While GB/T 42818–2026 is referenced by EU CE certification authorities, it remains a national standard — not an EU harmonized standard. Its use in CE assessments is currently advisory, not mandatory. Enterprises should confirm with their notified body whether adherence is requested as evidence, or whether equivalent testing under EN 60068-2-xx series remains acceptable.

Assess supply chain readiness for TIM requalification and controller revalidation

Where Chrometech’s adhesive serves as a benchmark, alternative TIM suppliers may need to initiate parallel verification under GB/T 42818–2026. Integrators should proactively engage TIM vendors to determine lead times for test reports and availability of certified lots — particularly if controller production schedules extend beyond Q3 2026.

Editorial Perspective / Industry Observation

Observably, this event signals the formal institutionalization of high-frequency thermal performance as a distinct evaluation axis for industrial robot controllers — moving beyond steady-state metrics toward dynamic thermal behavior under real-world motion control loads. Analysis shows that GB/T 42818–2026 does not yet mandate specific material properties, but rather defines how thermal performance must be measured and reported. It is therefore better understood as a procedural milestone than a product specification shift — one that increases transparency and comparability across TIM solutions, while raising the bar for technical documentation rigor. The linkage to CE certification further suggests growing convergence between Chinese and EU functional safety frameworks in robotics, though actual enforcement mechanisms remain decentralized and case-dependent.

Conclusion

This release reflects a tightening alignment between thermal interface material performance, standardized test methodology, and international regulatory expectations — particularly at the intersection of industrial automation and functional safety. It does not introduce new material mandates, but rather activates a new verification pathway.
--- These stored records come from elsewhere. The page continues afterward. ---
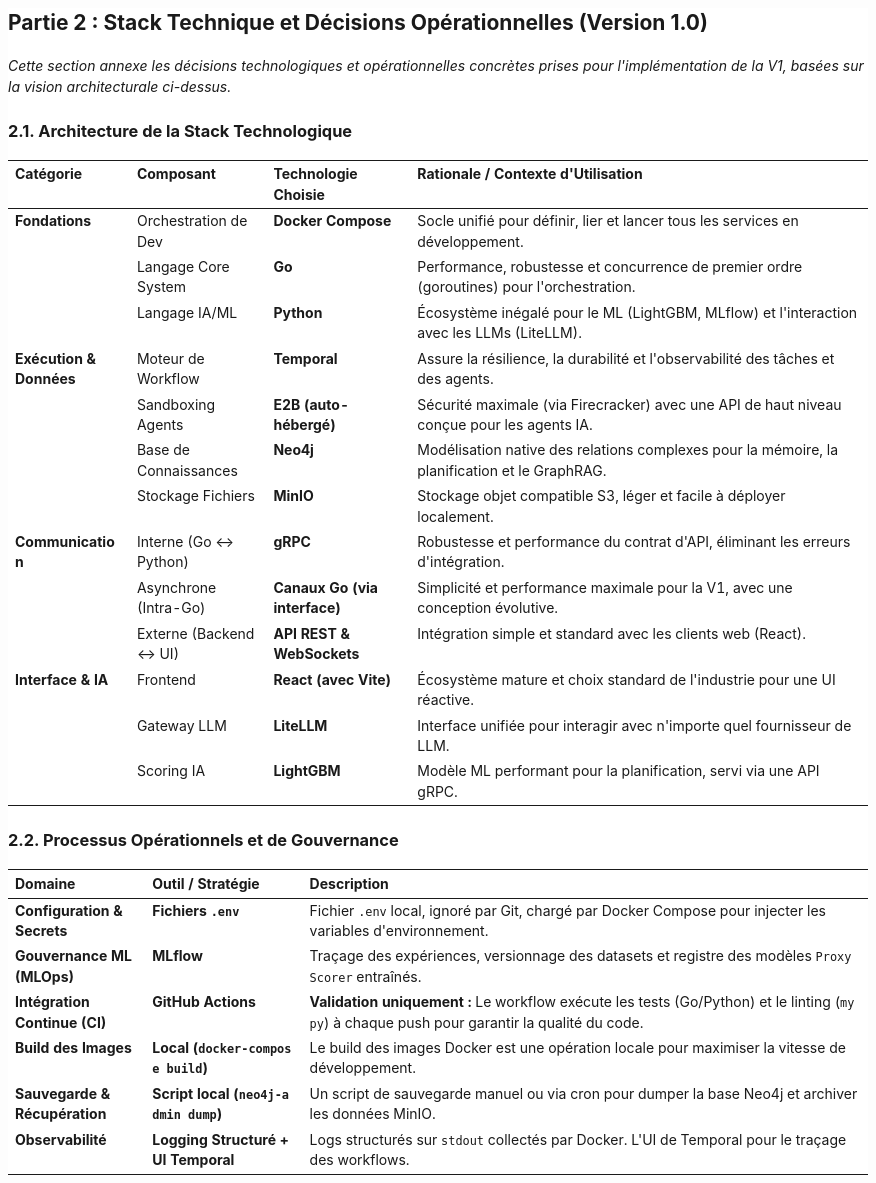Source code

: 
## **Partie 2 : Stack Technique et Décisions Opérationnelles (Version 1.0)**

_Cette section annexe les décisions technologiques et opérationnelles concrètes prises pour l'implémentation de la V1, basées sur la vision architecturale ci-dessus._

### **2.1. Architecture de la Stack Technologique**

| Catégorie | Composant | Technologie Choisie | Rationale / Contexte d'Utilisation |
| :--- | :--- | :--- | :--- |
| **Fondations** | Orchestration de Dev | **Docker Compose** | Socle unifié pour définir, lier et lancer tous les services en développement. |
| | Langage Core System | **Go** | Performance, robustesse et concurrence de premier ordre (goroutines) pour l'orchestration. |
| | Langage IA/ML | **Python** | Écosystème inégalé pour le ML (LightGBM, MLflow) et l'interaction avec les LLMs (LiteLLM). |
| **Exécution & Données** | Moteur de Workflow | **Temporal** | Assure la résilience, la durabilité et l'observabilité des tâches et des agents. |
| | Sandboxing Agents | **E2B (auto-hébergé)** | Sécurité maximale (via Firecracker) avec une API de haut niveau conçue pour les agents IA. |
| | Base de Connaissances | **Neo4j** | Modélisation native des relations complexes pour la mémoire, la planification et le GraphRAG. |
| | Stockage Fichiers | **MinIO** | Stockage objet compatible S3, léger et facile à déployer localement. |
| **Communication** | Interne (Go <-> Python) | **gRPC** | Robustesse et performance du contrat d'API, éliminant les erreurs d'intégration. |
| | Asynchrone (Intra-Go) | **Canaux Go (via interface)** | Simplicité et performance maximale pour la V1, avec une conception évolutive. |
| | Externe (Backend <-> UI) | **API REST & WebSockets** | Intégration simple et standard avec les clients web (React). |
| **Interface & IA** | Frontend | **React (avec Vite)** | Écosystème mature et choix standard de l'industrie pour une UI réactive. |
| | Gateway LLM | **LiteLLM** | Interface unifiée pour interagir avec n'importe quel fournisseur de LLM. |
| | Scoring IA | **LightGBM** | Modèle ML performant pour la planification, servi via une API gRPC. |

### **2.2. Processus Opérationnels et de Gouvernance**

| Domaine | Outil / Stratégie | Description |
| :--- | :--- | :--- |
| **Configuration & Secrets** | **Fichiers `.env`** | Fichier `.env` local, ignoré par Git, chargé par Docker Compose pour injecter les variables d'environnement. |
| **Gouvernance ML (MLOps)** | **MLflow** | Traçage des expériences, versionnage des datasets et registre des modèles `Proxy Scorer` entraînés. |
| **Intégration Continue (CI)** | **GitHub Actions** | **Validation uniquement :** Le workflow exécute les tests (Go/Python) et le linting (`mypy`) à chaque push pour garantir la qualité du code. |
| **Build des Images** | **Local (`docker-compose build`)** | Le build des images Docker est une opération locale pour maximiser la vitesse de développement. |
| **Sauvegarde & Récupération** | **Script local (`neo4j-admin dump`)** | Un script de sauvegarde manuel ou via cron pour dumper la base Neo4j et archiver les données MinIO. |
| **Observabilité** | **Logging Structuré + UI Temporal** | Logs structurés sur `stdout` collectés par Docker. L'UI de Temporal pour le traçage des workflows. |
Current stakeholders are advised to treat GB/T 42818–2026 as an emerging compliance checkpoint requiring documentation review and selective revalidation — not an immediate product replacement trigger.

Information Sources

Primary source: Official announcement by Chrometech Industrial Co., Ltd., dated May 6, 2026.
Standard reference: GB/T 42818–2026, issued by the Standardization Administration of China, effective May 1, 2026.
Note: Implementation guidance, test lab accreditation status, and CE notified body adoption practices remain under observation and are not yet publicly documented.